■ **Records excerpted from a collection**:
>>

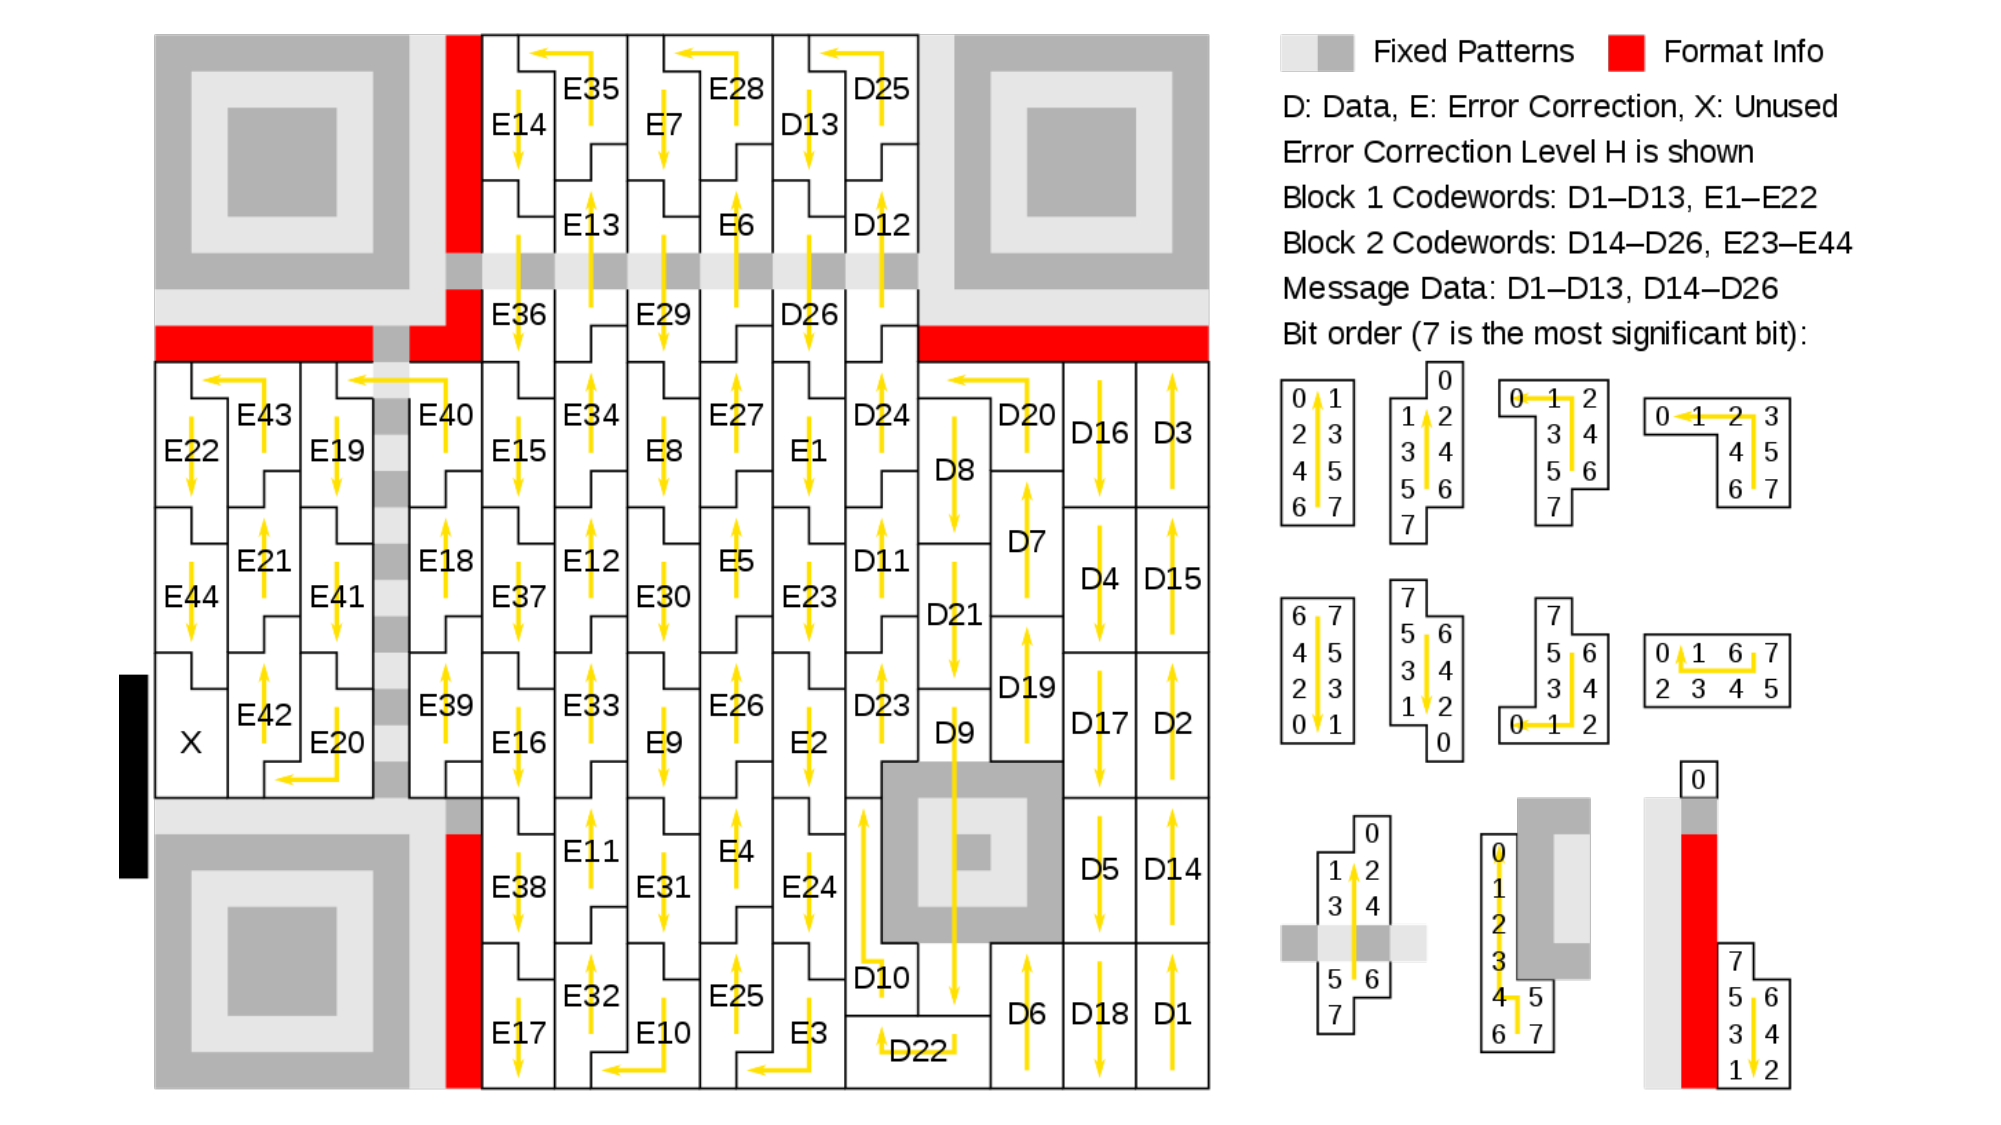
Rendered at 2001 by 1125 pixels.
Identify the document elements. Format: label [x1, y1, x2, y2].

picture [119, 0, 1881, 1125]
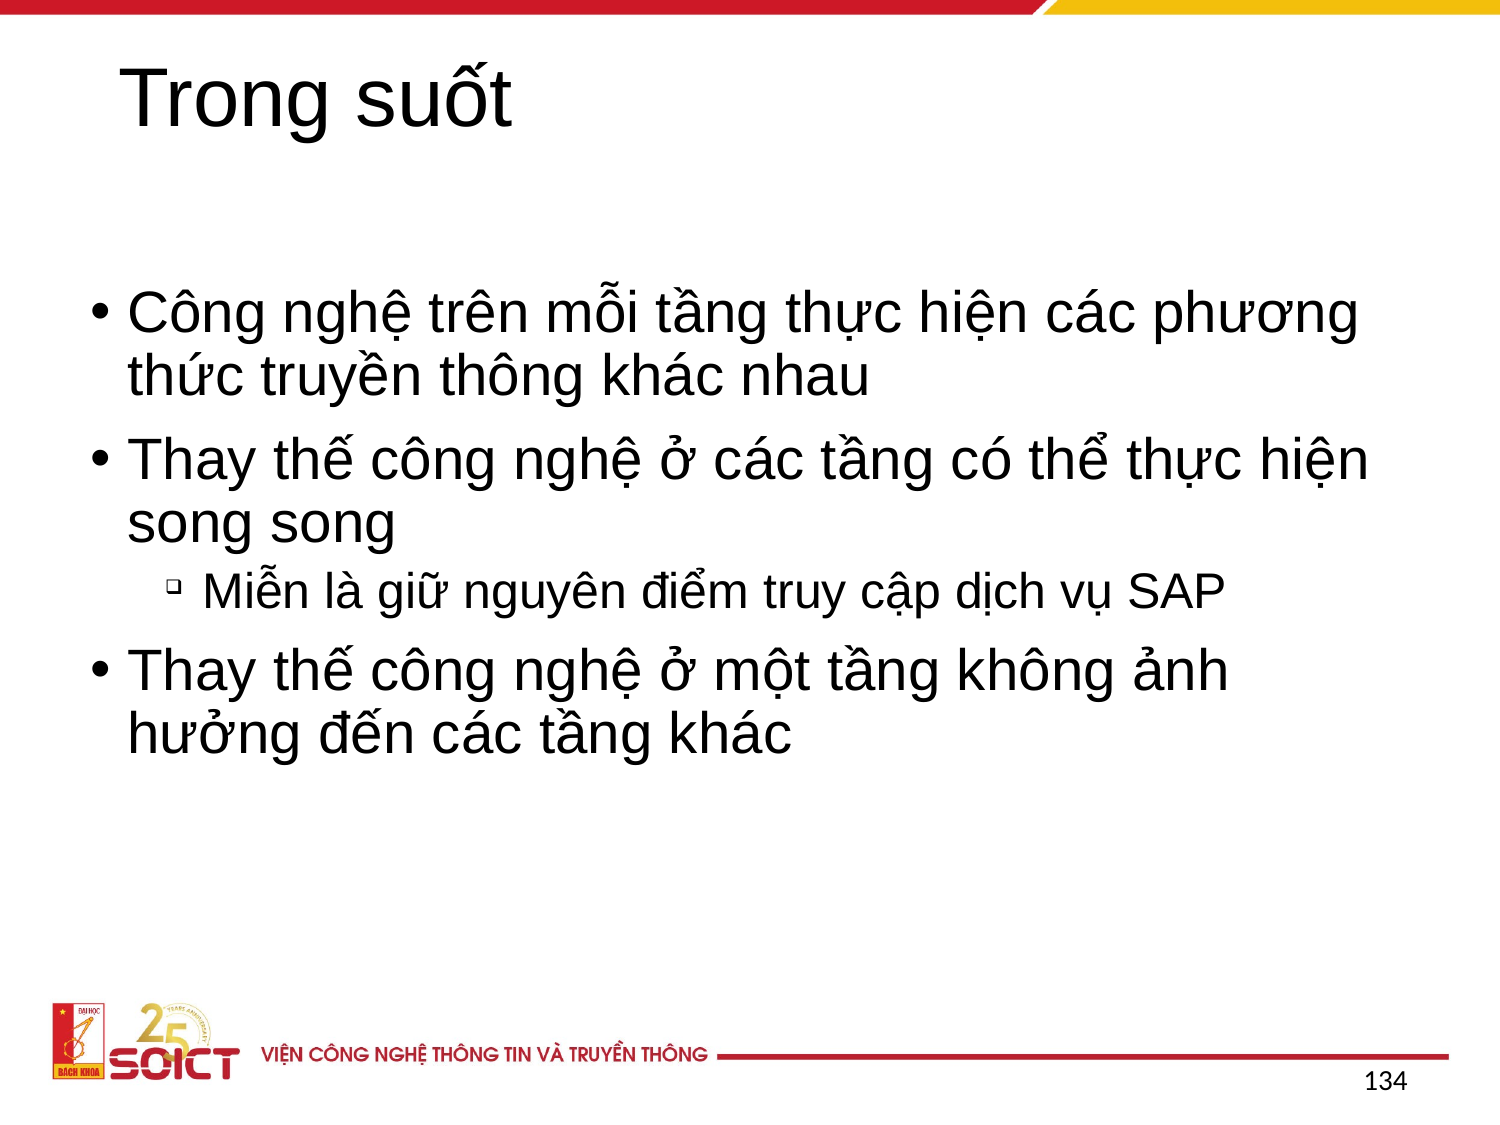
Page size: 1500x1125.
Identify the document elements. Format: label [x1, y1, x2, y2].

title [103, 38, 1397, 161]
list [75, 275, 1425, 1006]
picture [0, 0, 1500, 1125]
slide_number [1328, 1049, 1423, 1109]
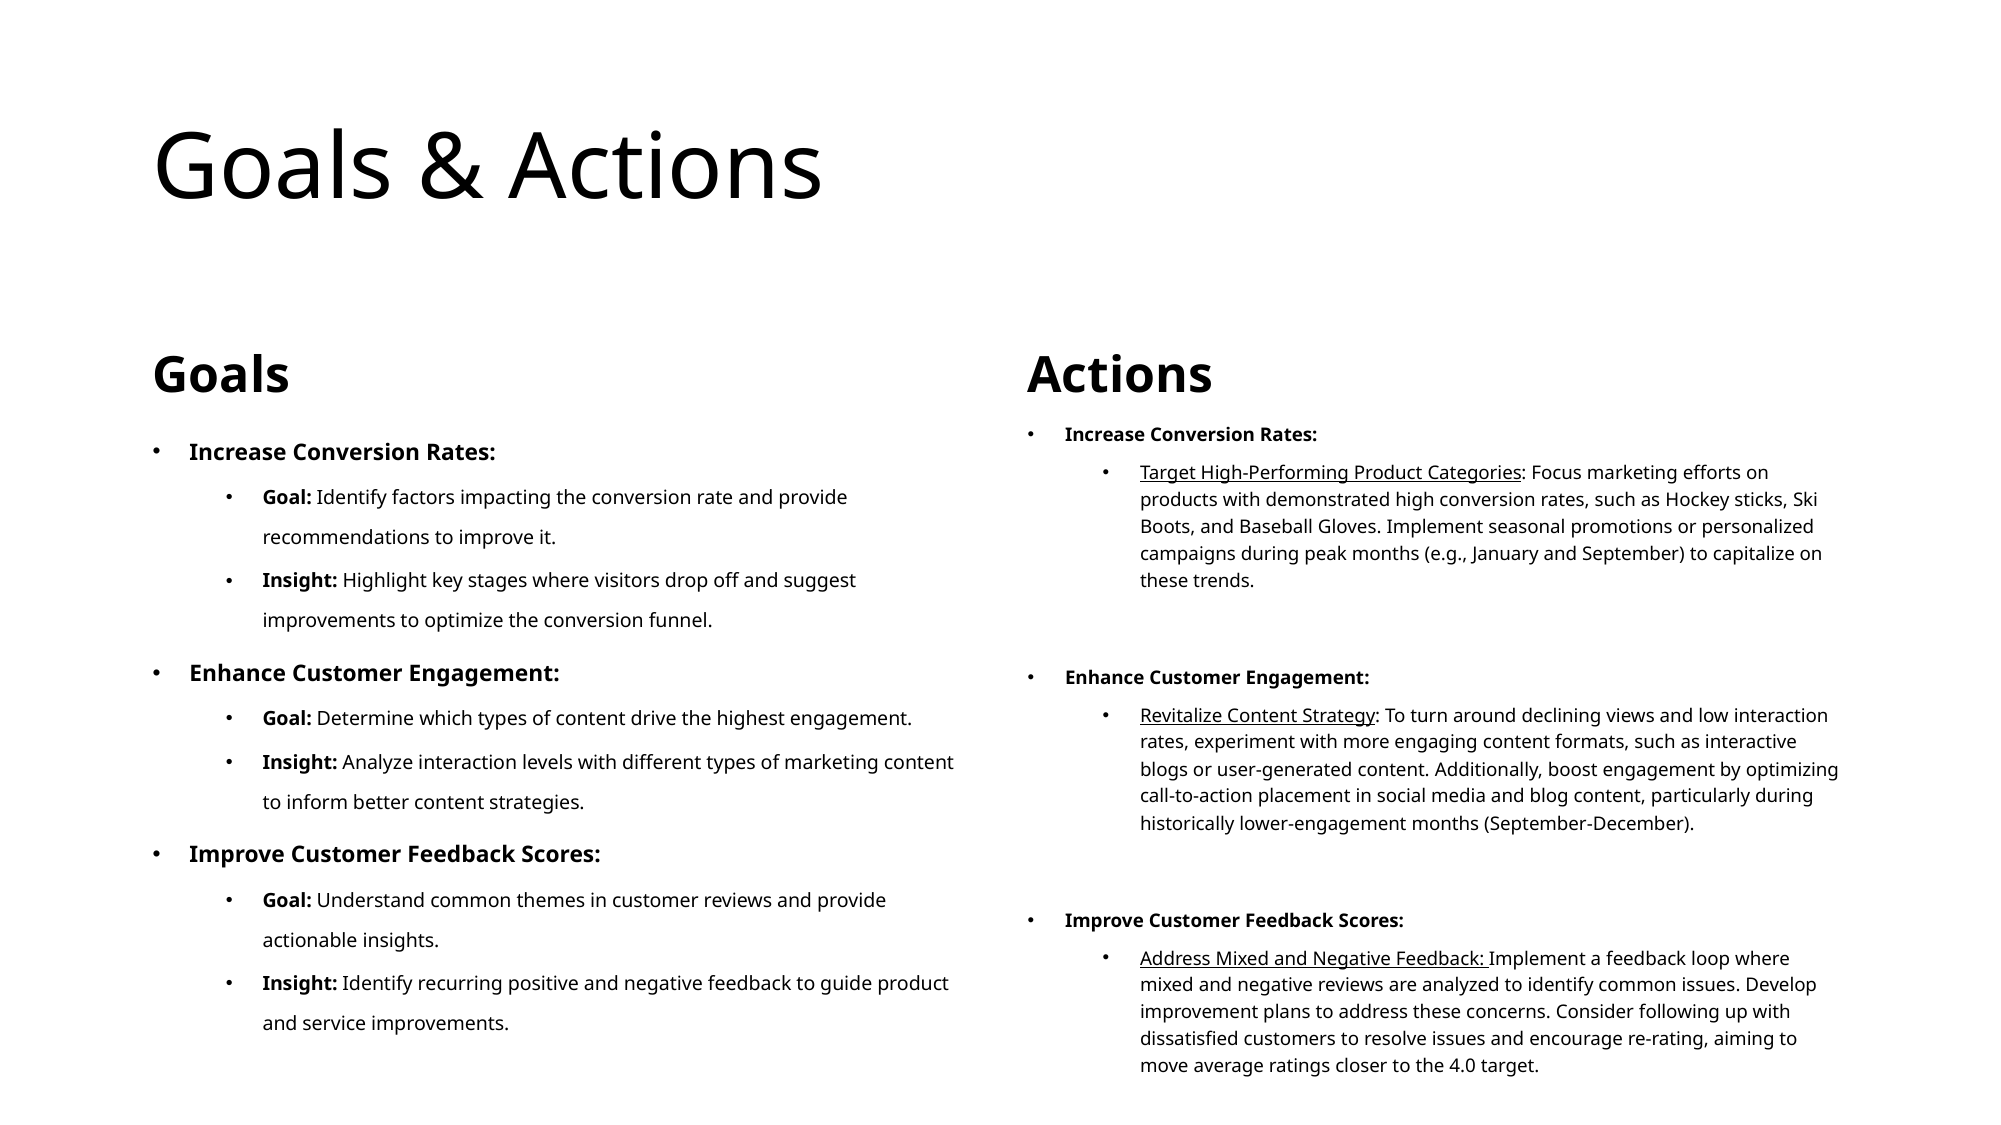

<<

■ **What is being asked**: Please set down only the lines from the one containing "Page size: 1500x1125." through the end of the entries, exactly as they stand, both ends included and with no pictures.

■ **Worked solution**:
Page size: 1500x1125.
Identify the document elements. Format: label [x1, y1, x2, y2].

title [103, 38, 1397, 161]
list [75, 275, 1425, 1006]
picture [0, 0, 1500, 1125]
slide_number [1328, 1049, 1423, 1109]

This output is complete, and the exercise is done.